Pick out every line in the material that contains the word "Google" and copy those lines.

Text extracted from each page
* * *

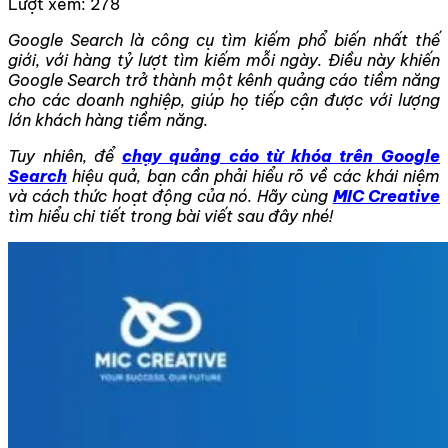
Lượt xem:
278
Google Search là công cụ tìm kiếm phổ biến nhất thế
giới, với hàng tỷ lượt tìm kiếm mỗi ngày. Điều này khiến
Google Search trở thành một kênh quảng cáo tiềm năng
cho các doanh nghiệp, giúp họ tiếp cận được với lượng
lớn khách hàng tiềm năng.
Tuy nhiên, để
chạy quảng cáo từ khóa trên Google
Search
hiệu quả, bạn cần phải hiểu rõ về các khái niệm
và cách thức hoạt động của nó. Hãy cùng
MIC Creative
tìm hiểu chi tiết trong bài viết sau đây nhé!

* * *

• ANSWER TO THIS TASK:
Google Search là công cụ tìm kiếm phổ biến nhất thế
Google Search trở thành một kênh quảng cáo tiềm năng
chạy quảng cáo từ khóa trên Google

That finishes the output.